Этого, однако, было вполне достаточно, чтобы Бадё приобрел репутацию знатока Польши и начал работу над «Письмами о действительном положении дел в Польше и происхождении ее несчастий», которые печатались частями в «Ephémérides» в 1770–1771 годах. Оказалось, что в Польше нет не только «искусств», но и «торговли», и даже «сельского хозяйства, достойного этого названия», поскольку слишком много земли там лежит под паром. Кроме того, в те же самые годы Бадё опубликовал «Экономические советы просвещенным гражданам польской республики касательно сбора податей». Это сочинение написано в жанре эпистолярного обращения, убеждавшего поляков, что они готовы к восприятию физиократических теорий. Он уверял, что «прямое обложение валового сельскохозяйственного продукта подходит [им] больше, чем любому другому народу», обосновывая тем самым претензии физиократов на управление польскими землями[696].

Не только Бадё, вернувшийся из Польши, писал как эксперт по польским делам; Лемерсье, вернувшийся из России, тоже нашел что сказать о Речи Посполитой. Одновременно с Бадё он работал над сочинением «Общая польза поляков, или Замечания о средствах умиротворить навсегда настоящие волнения в Польше, совершенствуя ее правление и примиряя ее подлинные интересы с подлинными интересами других народов». Обращался он тоже прямо к полякам, подобно Руссо, в тоне политического одобрения, который, возможно, подогревало его недавнее изгнание из России. «Благородные поляки, основания вашего правительства достойны восхищения», — объявлял он; «вам нужно лишь сделать несколько шагов, дабы довести его до совершенства». Его предложения лежали в экономической плоскости, содержали дружелюбные отсылки к «Экономическим советам» самого Бадё и включали установление «закона собственности» и «вольной торговли». Даже Руссо, интересовавшийся в основном политическими и культурными проблемами, не смог удержаться в своих «Соображениях» от экономических рассуждений; он тоже настаивал на приоритете сельского хозяйства, отдаленно напоминая физиократов тем энтузиазмом, с которым стремился ограничить польскую экономику аграрным сектором. В духе утопической фантазии он расписывал пагубность финансов и даже денег, замечая с неподражаемой снисходительностью: «Возделывайте как следует свои поля и не беспокойтесь об остальном»[697].

> ВЫДЕРЖКИ ИЗ ДАННЫХ:
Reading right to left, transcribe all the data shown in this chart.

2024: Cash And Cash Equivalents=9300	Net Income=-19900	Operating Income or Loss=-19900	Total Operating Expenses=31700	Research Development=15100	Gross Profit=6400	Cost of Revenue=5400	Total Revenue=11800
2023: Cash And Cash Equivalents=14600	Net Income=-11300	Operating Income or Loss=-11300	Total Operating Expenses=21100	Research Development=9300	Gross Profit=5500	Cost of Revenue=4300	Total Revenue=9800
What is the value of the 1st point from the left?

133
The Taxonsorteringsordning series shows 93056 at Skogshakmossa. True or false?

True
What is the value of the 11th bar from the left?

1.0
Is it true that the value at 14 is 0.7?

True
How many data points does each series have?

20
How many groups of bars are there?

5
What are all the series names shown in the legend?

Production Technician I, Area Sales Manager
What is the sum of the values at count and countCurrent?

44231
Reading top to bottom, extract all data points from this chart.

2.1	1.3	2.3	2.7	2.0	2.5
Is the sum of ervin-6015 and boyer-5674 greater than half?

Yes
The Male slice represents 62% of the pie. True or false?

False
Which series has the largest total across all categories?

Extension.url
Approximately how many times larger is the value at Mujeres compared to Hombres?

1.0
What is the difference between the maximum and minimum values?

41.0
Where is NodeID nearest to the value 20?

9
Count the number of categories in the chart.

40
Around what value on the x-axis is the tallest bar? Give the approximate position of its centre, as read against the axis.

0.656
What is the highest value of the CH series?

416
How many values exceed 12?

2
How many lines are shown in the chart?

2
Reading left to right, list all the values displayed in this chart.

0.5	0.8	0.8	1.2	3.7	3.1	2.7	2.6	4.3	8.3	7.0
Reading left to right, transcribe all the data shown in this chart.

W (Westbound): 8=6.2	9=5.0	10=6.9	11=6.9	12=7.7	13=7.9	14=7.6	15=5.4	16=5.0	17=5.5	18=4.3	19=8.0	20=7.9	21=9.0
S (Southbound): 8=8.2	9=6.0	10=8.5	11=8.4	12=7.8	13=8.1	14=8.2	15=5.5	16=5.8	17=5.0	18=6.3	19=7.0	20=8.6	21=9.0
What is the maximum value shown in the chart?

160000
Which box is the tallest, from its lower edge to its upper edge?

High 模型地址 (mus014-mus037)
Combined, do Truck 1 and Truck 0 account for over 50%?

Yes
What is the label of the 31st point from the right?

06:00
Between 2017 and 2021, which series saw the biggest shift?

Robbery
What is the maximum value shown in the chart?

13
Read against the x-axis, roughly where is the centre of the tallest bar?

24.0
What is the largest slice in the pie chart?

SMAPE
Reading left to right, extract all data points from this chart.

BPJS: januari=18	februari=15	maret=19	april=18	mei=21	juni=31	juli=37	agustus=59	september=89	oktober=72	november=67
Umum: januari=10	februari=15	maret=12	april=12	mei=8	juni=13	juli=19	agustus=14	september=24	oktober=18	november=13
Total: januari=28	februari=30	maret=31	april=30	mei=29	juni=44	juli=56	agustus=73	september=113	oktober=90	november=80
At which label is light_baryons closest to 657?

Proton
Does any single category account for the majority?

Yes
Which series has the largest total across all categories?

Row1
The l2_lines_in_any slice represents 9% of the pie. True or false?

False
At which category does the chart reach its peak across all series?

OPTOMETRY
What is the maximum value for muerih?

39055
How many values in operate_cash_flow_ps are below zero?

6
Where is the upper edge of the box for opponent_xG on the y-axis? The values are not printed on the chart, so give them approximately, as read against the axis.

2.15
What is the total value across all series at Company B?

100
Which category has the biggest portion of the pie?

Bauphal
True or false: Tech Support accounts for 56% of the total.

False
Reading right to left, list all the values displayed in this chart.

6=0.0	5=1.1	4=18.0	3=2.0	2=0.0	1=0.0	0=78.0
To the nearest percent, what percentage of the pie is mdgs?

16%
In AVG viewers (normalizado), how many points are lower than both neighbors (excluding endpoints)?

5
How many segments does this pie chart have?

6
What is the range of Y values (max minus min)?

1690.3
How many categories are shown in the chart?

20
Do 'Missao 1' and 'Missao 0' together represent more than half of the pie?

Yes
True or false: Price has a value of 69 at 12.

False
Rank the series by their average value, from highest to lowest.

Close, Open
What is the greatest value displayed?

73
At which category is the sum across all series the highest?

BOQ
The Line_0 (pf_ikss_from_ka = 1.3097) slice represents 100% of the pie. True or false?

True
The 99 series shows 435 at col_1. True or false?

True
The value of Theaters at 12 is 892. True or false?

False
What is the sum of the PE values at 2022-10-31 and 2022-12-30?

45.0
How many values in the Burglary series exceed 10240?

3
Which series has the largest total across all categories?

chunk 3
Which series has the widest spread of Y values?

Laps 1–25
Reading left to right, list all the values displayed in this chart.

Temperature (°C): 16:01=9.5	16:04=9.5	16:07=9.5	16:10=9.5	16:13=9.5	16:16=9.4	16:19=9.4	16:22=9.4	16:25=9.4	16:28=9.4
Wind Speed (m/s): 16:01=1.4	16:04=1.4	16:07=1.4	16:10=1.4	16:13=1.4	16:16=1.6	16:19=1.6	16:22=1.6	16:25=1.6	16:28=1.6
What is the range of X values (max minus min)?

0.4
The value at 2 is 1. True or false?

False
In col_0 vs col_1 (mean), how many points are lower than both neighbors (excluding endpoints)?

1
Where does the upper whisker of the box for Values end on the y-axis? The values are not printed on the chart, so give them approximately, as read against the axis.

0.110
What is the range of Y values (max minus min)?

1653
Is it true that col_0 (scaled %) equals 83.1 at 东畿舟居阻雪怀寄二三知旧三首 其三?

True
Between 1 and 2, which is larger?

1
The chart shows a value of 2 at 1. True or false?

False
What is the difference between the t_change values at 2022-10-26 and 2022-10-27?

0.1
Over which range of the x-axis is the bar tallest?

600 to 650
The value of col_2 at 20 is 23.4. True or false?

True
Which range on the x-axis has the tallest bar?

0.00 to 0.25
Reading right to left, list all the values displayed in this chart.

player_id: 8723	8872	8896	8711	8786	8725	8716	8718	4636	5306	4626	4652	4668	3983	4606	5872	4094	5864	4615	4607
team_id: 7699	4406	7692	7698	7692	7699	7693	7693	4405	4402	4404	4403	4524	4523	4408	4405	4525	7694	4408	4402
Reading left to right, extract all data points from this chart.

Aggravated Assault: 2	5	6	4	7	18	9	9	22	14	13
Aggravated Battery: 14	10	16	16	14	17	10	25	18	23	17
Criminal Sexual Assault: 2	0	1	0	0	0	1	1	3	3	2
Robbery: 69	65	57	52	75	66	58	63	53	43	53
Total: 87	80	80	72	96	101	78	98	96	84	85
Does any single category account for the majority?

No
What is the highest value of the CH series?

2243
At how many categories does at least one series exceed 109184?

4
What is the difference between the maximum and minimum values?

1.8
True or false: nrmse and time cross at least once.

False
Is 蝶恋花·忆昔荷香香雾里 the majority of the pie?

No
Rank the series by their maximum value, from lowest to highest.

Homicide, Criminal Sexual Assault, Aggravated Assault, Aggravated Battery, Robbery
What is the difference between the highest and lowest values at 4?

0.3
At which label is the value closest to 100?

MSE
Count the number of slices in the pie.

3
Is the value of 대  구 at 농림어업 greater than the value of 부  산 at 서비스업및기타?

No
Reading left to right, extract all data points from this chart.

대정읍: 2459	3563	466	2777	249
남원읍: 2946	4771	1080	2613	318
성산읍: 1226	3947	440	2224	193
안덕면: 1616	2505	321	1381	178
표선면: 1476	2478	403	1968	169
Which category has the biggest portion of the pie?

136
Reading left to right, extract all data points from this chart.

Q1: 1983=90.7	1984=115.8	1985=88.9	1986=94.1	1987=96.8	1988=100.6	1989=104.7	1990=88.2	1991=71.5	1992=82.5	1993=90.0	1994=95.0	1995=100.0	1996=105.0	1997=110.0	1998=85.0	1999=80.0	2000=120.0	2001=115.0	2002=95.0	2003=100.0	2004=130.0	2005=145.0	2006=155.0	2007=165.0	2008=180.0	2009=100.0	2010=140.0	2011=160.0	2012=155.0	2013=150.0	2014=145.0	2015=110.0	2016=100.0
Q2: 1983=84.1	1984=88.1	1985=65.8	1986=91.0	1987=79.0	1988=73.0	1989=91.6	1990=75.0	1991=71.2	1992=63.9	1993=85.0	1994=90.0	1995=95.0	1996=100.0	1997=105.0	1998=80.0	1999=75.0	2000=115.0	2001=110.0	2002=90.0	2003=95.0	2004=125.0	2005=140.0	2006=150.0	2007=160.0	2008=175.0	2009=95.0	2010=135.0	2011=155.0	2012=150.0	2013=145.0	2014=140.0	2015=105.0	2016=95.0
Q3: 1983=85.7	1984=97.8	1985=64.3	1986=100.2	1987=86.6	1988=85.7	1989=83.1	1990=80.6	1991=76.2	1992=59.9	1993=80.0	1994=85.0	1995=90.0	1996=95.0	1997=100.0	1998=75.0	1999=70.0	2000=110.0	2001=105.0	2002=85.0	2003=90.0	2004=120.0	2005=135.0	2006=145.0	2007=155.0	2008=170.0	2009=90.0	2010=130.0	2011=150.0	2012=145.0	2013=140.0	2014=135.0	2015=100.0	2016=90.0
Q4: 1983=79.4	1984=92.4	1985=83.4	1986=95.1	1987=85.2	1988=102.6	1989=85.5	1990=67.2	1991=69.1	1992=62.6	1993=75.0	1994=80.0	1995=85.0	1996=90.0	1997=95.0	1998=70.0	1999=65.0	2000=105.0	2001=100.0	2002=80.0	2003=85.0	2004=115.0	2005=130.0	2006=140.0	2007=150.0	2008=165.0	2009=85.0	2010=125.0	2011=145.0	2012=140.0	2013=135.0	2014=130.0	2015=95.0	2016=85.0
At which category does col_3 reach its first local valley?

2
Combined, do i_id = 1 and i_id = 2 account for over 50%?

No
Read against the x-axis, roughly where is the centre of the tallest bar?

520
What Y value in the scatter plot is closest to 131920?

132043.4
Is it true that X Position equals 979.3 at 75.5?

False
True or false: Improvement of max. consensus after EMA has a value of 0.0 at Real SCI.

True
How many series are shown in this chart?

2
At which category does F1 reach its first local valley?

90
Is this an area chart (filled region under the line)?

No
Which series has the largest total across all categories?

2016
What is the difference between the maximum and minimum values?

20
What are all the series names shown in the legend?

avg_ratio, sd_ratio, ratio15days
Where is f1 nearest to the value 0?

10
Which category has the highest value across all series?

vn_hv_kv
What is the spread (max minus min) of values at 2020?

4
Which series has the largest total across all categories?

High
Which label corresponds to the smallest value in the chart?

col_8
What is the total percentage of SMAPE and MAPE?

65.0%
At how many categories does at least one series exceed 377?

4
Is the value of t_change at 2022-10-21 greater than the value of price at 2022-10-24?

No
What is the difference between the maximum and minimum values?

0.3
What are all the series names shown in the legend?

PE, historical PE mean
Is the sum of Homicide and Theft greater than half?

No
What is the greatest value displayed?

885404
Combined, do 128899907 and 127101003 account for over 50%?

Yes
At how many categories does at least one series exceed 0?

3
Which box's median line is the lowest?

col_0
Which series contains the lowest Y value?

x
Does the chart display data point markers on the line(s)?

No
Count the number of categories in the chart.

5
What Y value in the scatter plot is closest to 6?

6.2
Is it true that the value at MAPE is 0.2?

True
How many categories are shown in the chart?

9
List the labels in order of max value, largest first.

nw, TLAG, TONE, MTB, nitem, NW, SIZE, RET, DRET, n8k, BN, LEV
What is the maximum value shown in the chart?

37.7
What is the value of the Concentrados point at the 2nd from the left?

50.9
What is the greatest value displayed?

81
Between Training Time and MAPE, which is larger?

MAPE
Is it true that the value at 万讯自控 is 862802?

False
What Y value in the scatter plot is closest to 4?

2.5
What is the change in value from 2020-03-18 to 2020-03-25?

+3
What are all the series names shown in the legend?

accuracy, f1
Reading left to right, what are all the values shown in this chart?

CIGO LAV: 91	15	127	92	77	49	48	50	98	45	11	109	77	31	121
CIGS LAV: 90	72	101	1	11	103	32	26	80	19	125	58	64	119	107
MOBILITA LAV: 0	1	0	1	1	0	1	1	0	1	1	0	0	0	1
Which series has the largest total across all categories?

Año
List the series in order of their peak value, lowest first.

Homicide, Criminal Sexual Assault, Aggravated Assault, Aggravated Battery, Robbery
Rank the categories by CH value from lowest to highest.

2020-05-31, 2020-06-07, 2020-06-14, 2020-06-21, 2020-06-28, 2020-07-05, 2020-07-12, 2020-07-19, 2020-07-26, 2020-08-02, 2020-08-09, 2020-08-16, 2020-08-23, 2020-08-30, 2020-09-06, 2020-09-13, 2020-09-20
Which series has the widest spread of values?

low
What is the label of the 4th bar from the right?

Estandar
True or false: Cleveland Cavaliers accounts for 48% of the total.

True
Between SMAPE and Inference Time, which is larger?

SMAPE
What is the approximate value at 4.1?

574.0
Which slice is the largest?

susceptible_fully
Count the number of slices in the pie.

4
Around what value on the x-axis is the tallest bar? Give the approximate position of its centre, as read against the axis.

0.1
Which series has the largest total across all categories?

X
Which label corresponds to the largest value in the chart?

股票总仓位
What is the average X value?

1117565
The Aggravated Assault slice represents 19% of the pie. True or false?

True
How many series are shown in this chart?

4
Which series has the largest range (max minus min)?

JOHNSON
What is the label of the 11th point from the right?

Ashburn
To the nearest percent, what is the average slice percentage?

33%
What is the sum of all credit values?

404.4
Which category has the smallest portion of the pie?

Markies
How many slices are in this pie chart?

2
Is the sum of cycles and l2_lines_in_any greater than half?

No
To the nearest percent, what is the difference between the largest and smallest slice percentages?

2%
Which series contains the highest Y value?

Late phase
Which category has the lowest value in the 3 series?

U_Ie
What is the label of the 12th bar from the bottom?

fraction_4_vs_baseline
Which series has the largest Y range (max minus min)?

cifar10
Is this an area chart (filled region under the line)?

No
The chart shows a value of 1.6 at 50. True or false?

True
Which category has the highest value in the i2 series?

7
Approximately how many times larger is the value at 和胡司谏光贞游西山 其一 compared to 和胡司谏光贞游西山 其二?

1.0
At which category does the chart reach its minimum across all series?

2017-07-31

> ОБЯЗАТЕЛЬНЫЕ ЗАДАНИЯ:
a – Выпишите из отрывка без изменений участок от слов «Этого, однако, было» по слова «управление польскими землями[696].» включительно.
b – В какие годы, согласно отрывку, «Письма о действительном положении дел в Польше и происхождении ее несчастий» печатались частями в «Ephémérides»?
Для выполнения заданий пользуйтесь только отрывком.

> ОТВЕТЫ К УПРАЖНЕНИЮ:
a –
Этого, однако, было вполне достаточно, чтобы Бадё приобрел репутацию знатока Польши и начал работу над «Письмами о действительном положении дел в Польше и происхождении ее несчастий», которые печатались частями в «Ephémérides» в 1770–1771 годах. Оказалось, что в Польше нет не только «искусств», но и «торговли», и даже «сельского хозяйства, достойного этого названия», поскольку слишком много земли там лежит под паром. Кроме того, в те же самые годы Бадё опубликовал «Экономические советы просвещенным гражданам польской республики касательно сбора податей». Это сочинение написано в жанре эпистолярного обращения, убеждавшего поляков, что они готовы к восприятию физиократических теорий. Он уверял, что «прямое обложение валового сельскохозяйственного продукта подходит [им] больше, чем любому другому народу», обосновывая тем самым претензии физиократов на управление польскими землями[696].

b – В 1770–1771 годах.